Some promising precedents e.g. the definition of SD being about protecting future generations, UNESCO Declaration on the Responsibilities of the Present Generations Towards Future Generations (1997), other UN bodies dedicated to risk mitigation.
It creates a way of public accountability that is not legally binding but gives a platform to “embarrass” states that are not complying (hopefully no country will want to be the one messing up the SDG tracker, or it would at least call media attention and political pressure). This could also be useful in setting a broader soft norm that supports X-risk and GCR mitigation.
Are there more? What are these pros and cons missing? (again comments appreciated )
Possible next steps to explore
Explore the real effect of SDGs. Do they actually set trajectories or reflect trajectories that were already in place? (I guess both)
Explore how other actors in the GCR mitigation community relate to sustainable development.
Explore the link of risk mitigation and sustainability in a broader sense (outside of SDGs).
Refine the concept of the risk budget and its relation with sustainability.

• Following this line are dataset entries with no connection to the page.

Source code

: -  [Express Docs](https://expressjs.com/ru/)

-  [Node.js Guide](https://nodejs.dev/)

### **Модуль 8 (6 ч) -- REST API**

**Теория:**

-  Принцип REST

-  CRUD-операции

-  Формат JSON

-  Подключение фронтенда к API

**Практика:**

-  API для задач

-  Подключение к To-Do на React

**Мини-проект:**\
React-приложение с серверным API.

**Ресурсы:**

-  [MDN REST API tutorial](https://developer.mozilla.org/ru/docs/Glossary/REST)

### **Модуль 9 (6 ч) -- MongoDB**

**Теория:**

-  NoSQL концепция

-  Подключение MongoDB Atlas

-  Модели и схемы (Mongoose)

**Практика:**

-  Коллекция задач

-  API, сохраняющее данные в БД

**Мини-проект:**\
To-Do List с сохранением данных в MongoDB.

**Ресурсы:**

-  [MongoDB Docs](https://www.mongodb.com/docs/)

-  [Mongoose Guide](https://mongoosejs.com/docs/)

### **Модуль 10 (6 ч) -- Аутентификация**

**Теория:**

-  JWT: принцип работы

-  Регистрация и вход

Explore how the post 2030 agenda will be set and who has influence on it.
Explore if the scope of time in the post 2030 agenda could be extended, setting goals for the long term, even if they are less tractable, and then sub-goals for the next 15 years). How could that be achieved? And the next agenda could be a process of “thinking backwards”, so even if the scope of sub-goals is 15 years, they would correspond to a major goal for “where do we want humanity to go” and what we would need by 2045 to achieve that.
Exploring how the SDGs are fed by scientific and technical communities to see if we could replicate that (for example the interaction between the IPCC and SDGs).

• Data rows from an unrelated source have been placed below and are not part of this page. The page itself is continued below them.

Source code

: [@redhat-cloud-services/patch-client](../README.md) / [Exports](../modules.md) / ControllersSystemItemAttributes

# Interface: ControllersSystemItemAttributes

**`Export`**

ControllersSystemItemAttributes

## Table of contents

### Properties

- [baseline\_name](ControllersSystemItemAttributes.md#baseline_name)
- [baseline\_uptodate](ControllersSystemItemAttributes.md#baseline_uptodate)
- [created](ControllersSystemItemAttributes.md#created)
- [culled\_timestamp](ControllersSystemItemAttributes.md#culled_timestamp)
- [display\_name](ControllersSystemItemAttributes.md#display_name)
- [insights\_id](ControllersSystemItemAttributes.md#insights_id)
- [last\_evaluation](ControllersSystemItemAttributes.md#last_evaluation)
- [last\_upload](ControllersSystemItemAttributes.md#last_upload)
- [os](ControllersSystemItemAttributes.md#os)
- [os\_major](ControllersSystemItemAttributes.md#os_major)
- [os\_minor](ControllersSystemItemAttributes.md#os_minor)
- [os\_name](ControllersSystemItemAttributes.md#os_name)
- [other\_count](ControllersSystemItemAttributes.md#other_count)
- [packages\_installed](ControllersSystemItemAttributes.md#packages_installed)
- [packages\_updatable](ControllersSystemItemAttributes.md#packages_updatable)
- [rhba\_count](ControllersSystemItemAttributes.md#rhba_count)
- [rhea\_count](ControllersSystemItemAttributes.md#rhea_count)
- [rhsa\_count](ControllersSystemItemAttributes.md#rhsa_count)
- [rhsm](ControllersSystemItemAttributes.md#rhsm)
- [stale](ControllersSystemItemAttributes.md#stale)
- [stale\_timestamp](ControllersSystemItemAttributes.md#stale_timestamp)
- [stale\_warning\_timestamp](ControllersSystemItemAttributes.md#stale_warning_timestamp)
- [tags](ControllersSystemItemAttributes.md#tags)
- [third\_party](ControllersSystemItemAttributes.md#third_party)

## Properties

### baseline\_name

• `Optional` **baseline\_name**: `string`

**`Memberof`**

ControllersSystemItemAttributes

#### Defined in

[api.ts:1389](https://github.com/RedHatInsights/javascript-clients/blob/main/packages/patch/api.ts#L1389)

We could explore if the current infrastructure and institutional design for sustainability could be a place to push for measures to protect future generations. The concept of sustainability is about representing future generations in decision making and maybe we are not taking enough advantage of that.
Those are some of the ideas that I would like to explore further and hopefully identify policy opportunities if it ends up being an interesting path. All feedback is appreciated to determine if this should receive more time, attention and coordination (or to put it out there and leave the record in case it’s not).